Source material below:

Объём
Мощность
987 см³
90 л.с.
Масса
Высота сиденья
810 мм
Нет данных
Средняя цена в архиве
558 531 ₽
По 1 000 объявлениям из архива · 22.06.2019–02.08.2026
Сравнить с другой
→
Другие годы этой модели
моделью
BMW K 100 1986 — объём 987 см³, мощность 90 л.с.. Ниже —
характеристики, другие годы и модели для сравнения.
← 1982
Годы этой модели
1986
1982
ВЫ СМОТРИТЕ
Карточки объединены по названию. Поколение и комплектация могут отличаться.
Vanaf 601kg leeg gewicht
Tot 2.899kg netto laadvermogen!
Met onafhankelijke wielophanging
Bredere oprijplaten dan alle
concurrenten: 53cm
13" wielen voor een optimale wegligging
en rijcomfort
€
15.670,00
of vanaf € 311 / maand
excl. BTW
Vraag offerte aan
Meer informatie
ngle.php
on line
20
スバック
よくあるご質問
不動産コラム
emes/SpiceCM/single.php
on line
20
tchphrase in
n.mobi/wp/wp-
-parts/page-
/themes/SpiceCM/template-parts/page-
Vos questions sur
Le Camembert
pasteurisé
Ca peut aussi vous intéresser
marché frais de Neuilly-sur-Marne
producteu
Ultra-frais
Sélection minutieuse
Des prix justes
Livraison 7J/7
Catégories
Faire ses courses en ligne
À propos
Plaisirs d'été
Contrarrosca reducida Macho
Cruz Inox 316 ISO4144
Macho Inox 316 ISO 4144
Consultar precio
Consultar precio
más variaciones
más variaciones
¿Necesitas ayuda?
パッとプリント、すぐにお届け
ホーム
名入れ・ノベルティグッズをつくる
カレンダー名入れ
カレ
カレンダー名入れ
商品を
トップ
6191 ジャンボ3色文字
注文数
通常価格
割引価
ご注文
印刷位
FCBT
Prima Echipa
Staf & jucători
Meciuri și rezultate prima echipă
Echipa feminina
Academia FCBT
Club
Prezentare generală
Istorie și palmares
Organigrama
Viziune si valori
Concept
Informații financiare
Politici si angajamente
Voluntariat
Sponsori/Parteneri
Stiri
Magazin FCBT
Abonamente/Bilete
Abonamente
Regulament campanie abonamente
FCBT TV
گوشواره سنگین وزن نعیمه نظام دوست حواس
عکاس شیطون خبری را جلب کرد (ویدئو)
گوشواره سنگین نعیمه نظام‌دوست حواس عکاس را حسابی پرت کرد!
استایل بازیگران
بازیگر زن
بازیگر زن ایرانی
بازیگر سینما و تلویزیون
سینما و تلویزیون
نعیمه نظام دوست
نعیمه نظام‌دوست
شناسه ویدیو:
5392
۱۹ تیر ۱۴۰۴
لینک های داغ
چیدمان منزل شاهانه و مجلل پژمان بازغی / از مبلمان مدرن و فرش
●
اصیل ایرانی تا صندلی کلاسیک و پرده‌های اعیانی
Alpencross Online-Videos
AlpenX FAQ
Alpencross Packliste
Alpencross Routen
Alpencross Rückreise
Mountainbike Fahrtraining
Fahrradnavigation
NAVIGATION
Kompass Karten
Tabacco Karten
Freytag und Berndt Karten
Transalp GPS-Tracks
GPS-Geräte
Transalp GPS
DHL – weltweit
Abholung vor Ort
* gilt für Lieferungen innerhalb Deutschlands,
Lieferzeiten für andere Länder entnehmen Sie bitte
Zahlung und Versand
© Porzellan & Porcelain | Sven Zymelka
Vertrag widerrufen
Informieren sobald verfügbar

End of Source material.
Source material below:

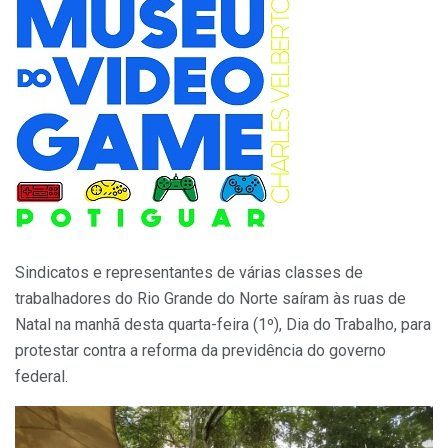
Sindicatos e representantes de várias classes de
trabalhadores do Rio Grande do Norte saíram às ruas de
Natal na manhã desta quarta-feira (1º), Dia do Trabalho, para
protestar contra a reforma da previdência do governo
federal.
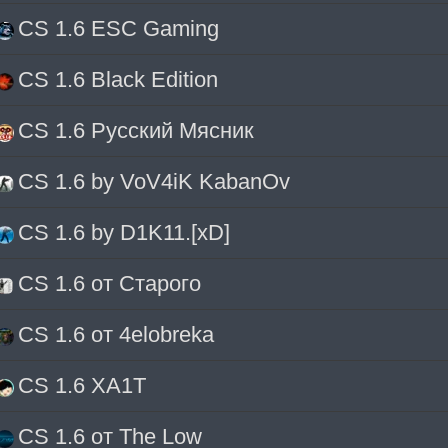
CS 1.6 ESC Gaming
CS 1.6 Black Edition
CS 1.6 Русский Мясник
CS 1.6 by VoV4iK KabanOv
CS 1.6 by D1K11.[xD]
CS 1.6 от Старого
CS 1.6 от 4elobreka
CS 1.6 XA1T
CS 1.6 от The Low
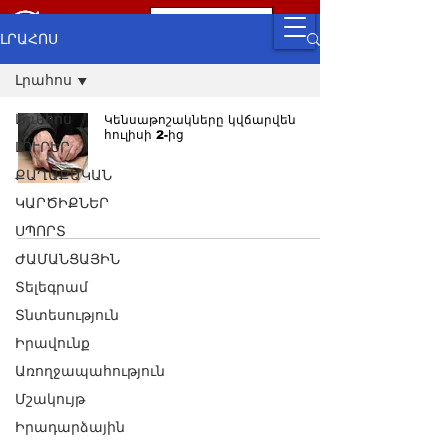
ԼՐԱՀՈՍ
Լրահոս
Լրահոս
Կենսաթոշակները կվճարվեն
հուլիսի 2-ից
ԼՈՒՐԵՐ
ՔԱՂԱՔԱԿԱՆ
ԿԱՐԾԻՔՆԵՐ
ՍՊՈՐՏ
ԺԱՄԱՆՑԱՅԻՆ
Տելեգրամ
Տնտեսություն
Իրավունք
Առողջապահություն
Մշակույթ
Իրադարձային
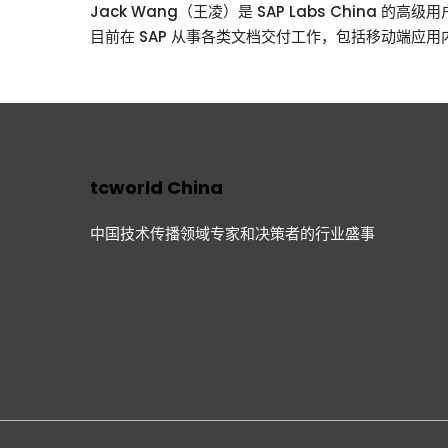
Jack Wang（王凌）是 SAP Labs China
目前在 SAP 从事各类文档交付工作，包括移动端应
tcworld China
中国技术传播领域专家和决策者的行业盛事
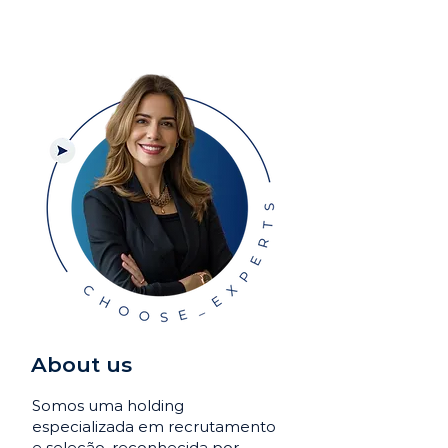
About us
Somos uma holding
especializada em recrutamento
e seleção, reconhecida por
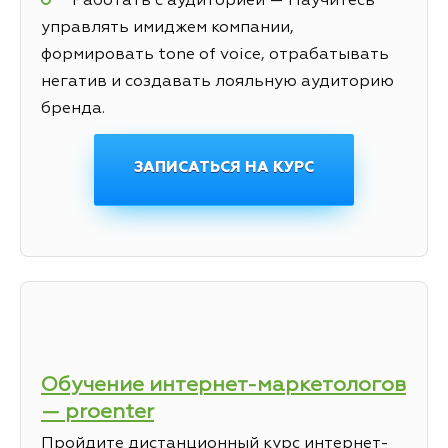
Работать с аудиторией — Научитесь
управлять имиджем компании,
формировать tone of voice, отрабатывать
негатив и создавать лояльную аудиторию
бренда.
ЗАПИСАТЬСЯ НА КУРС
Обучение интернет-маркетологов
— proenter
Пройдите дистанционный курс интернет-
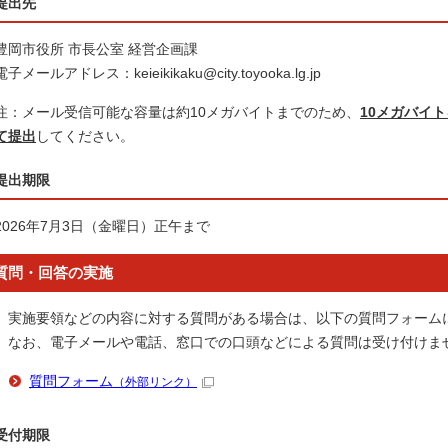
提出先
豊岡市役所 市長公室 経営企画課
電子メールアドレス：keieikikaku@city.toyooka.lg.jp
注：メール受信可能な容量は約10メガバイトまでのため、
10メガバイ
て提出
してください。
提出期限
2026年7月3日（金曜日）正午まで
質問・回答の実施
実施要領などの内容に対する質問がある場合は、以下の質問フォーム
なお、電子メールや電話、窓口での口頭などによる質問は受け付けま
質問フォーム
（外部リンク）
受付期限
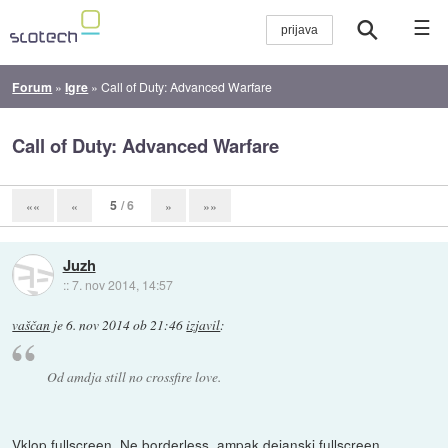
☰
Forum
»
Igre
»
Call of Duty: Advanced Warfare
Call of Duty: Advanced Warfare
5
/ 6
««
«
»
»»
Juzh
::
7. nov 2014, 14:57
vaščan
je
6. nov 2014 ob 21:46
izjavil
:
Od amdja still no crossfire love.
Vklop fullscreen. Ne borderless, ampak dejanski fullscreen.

End of Source material.

▶ [What is needed]:
Going by the data above, the answer is exactly the lines from the one holding "CS 1.6 от 4elobreka" to the one holding "Vklop fullscreen. Ne", both kept, with the pictures left out.

▶ [Result for this task]:
CS 1.6 от 4elobreka
CS 1.6 XA1T
CS 1.6 от The Low
ԼՐԱՀՈՍ
Լրահոս
Լրահոս
Կենսաթոշակները կվճարվեն
հուլիսի 2-ից
ԼՈՒՐԵՐ
ՔԱՂԱՔԱԿԱՆ
ԿԱՐԾԻՔՆԵՐ
ՍՊՈՐՏ
ԺԱՄԱՆՑԱՅԻՆ
Տելեգրամ
Տնտեսություն
Իրավունք
Առողջապահություն
Մշակույթ
Իրադարձային
Jack Wang（王凌）是 SAP Labs China
目前在 SAP 从事各类文档交付工作，包括移动端应
tcworld China
中国技术传播领域专家和决策者的行业盛事
About us
Somos uma holding
especializada em recrutamento
e seleção, reconhecida por
Работать с аудиторией — Научитесь
управлять имиджем компании,
формировать tone of voice, отрабатывать
негатив и создавать лояльную аудиторию
бренда.
ЗАПИСАТЬСЯ НА КУРС
Обучение интернет-маркетологов
— proenter
Пройдите дистанционный курс интернет-
提出先
豊岡市役所 市長公室 経営企画課
電子メールアドレス：keieikikaku@city.toyooka.lg.jp
注：メール受信可能な容量は約10メガバイトまでのため、
10メガバイ
て提出
してください。
提出期限
2026年7月3日（金曜日）正午まで
質問・回答の実施
実施要領などの内容に対する質問がある場合は、以下の質問フォーム
なお、電子メールや電話、窓口での口頭などによる質問は受け付けま
質問フォーム
（外部リンク）
受付期限
☰
Forum
»
Igre
»
Call of Duty: Advanced Warfare
Call of Duty: Advanced Warfare
5
/ 6
««
«
»
»»
Juzh
::
7. nov 2014, 14:57
vaščan
je
6. nov 2014 ob 21:46
izjavil
:
Od amdja still no crossfire love.
Vklop fullscreen. Ne borderless, ampak dejanski fullscreen.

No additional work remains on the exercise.